Two Sundays ago, Jesus told us that we must love him first, so that when we love our families, friends, and our stuff we love them all through him. Last Sunday, he taught us that when we love him first, we receive his love as divine mercy. Tax collectors, prostitutes, adulterers, murderers, prodigal sons, even priests (!) experience the love of God as forgiveness of their sins. This Sunday, our Lord piles on the wisdom by revealing a simple yet difficult truth: we cannot serve two masters. This truth is simple b/c it reveals a starkly bare choice. This master or that one. It's difficult b/c making the choice leaves no room for compromise, no wiggle-room for convenient adjustments, or mercenary deal-making. I serve Christ, or I serve the Enemy. If I choose to serve Christ, then I serve Christ with all my heart, soul, body, mind, all my strength. There are no vacation days so that I might pop over to the Enemy's place and do a bit of work for him.

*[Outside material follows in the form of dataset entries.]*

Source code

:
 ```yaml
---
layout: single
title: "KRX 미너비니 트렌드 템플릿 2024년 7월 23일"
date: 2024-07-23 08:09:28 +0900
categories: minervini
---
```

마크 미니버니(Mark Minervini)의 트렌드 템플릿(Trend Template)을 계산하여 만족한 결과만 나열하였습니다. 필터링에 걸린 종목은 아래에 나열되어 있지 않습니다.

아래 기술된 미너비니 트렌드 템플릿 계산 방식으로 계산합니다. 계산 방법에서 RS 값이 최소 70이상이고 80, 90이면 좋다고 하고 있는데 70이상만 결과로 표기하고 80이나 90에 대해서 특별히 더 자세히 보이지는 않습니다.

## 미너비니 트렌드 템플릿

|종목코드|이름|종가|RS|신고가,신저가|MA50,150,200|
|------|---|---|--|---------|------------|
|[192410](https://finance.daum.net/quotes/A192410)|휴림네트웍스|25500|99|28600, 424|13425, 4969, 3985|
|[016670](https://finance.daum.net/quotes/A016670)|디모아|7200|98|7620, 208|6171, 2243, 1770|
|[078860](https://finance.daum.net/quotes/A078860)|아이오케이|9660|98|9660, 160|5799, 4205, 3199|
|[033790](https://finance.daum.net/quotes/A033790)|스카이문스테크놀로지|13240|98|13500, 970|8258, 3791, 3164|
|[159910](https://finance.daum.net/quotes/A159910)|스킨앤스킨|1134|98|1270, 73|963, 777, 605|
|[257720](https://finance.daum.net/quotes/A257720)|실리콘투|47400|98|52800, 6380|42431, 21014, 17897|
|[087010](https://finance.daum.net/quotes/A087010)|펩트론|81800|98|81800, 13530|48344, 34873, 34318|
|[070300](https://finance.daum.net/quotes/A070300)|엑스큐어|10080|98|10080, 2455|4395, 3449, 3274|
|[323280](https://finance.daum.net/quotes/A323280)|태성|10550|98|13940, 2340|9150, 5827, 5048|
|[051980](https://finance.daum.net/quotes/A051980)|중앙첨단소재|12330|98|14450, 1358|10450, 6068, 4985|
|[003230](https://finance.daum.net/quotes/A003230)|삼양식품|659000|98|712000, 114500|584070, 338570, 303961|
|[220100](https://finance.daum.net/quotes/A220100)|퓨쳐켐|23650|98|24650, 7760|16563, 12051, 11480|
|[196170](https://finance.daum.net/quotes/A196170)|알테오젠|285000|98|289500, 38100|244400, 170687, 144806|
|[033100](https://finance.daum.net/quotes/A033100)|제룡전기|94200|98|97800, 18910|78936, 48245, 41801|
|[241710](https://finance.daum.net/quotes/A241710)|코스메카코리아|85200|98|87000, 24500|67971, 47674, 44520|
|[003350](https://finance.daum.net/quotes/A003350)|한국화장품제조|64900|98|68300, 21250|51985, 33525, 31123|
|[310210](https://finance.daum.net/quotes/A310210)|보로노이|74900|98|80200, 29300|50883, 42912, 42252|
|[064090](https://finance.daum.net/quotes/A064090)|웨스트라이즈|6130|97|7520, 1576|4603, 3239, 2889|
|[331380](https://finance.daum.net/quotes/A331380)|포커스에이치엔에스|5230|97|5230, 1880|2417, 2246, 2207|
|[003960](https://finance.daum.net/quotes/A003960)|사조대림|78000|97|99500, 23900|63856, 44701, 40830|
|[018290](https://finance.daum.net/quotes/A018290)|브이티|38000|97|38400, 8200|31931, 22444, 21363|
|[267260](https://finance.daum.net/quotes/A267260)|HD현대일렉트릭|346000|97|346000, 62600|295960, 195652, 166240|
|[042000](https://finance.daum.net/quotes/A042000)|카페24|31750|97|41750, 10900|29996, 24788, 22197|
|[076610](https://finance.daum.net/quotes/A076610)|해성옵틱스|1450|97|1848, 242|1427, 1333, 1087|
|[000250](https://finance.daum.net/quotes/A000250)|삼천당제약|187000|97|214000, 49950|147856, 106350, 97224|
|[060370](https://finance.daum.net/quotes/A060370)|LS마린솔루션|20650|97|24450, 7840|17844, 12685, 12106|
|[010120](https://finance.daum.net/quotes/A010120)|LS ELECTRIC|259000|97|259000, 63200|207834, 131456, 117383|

Serving your master (whichever one you choose) is a great responsibility. The risks and rewards are greater still. For the followers of Christ, those who serve our master, the Christ, the task is easy, the burden light.
 
Our task is easy and our burden is light. However, teaching, preaching, and living out the Good News of Christ Jesus is still a fairly large responsibility. To this one task are attached many other tasks. And to these many tasks are attached even more. But all these tasks come down to one Big Task: serving Christ among nations. We serve Christ among the nations by doing, saying, thinking, feeling only those things that bring us closer to Christ, only those words and deeds and thoughts that propel us toward perfect holiness in him. The more consistently and zealously we serve, the more determined we become to serve. And the more determined we are to serve the greater the chance that we will not fall prey to the temptation of serving the Other One. If you think that the Enemy is going to appear in your bedroom at 3am and entice you into his service with wealth, power, and celebrity – think again. Such a stunt would likely give you a heart attack! He's a fallen angel not a Cartoon Network clown. The temptation to serve the Enemy can be subtle. It's quiet, often elegant and complex. Sometimes – true – it rushes at you like a flash flood. And more often than you might imagine, the invitation to serve the Other One comes dressed up in its Church clothes.
 
For example, this past week, a group calling itself “Catholics for Choice” put full-page ads in a number of major media markets, touting their lies about the compatibility of Catholicism and abortion. The ad proclaimed in part, “Public funding for abortion is a Catholic social justice value.” Tellingly, the ad goes on to note that since 99% of married Catholics practice artificial contraception, it makes perfect sense that Catholics can – in good faith – ignore the Church's 2,000 year old teaching against abortion. So, the logic goes, if you use contraception, you can condone abortion – in good faith. That is the Enemy tempting you to serve his cause. He dresses it up in churchy language, ties it to a common sin, and then offers you a way to serve him that allows you believe that you are still serving Christ – in good faith. If you think the Church is wrong on contraception, and you practice contraception, and you still consider yourself a “good Catholic,” then why stop there? You can be a “good Catholic” and support using taxpayer money to pay for the killing of unborn children. Thank God, our bishops stepped up immediately and rounded denounced this group for what it is – liars. It isn't Catholic. And it doesn't serve Christ. 
 
“Catholics for Choice” is just one, very obvious example of the Enemy tempting faithful Catholics into his service. Most of us will experience more subtle temptations. The occasional venial sin. The more dramatic mortal sin. The compromise to keep the peace, to keep a job. The small, apparently harmless nod of approval to someone else's favorite sin. The failure to forgive, to love, to show mercy. That hesitation to offer hospitality. All of these can and will open a door to serving the Enemy. BUT if you maintain a constant vigilance in your service to Christ, you will look at these temptations and see them for what they are: pathetic attempts to get you to switch masters. We have been entrusted with a huge responsibility – one, big, divinely assisted task. Teach, preach, and live out the Good News of Christ Jesus. This task requires us to think with the mind of Christ; to work with the heart of Christ; to pray with the soul of Christ; and to sustain ourselves in the good graces of God by being His hands and feet in the world. The Enemy will not relent just b/c we pass a law or win a court case. He's not going to stop just b/c we say we're Catholic. He's not interested in our arguments or our evidence. He wants our service. B/c he knows that we cannot serve two masters. 
 
If we are busy serving him, we 're too busy to serve Christ.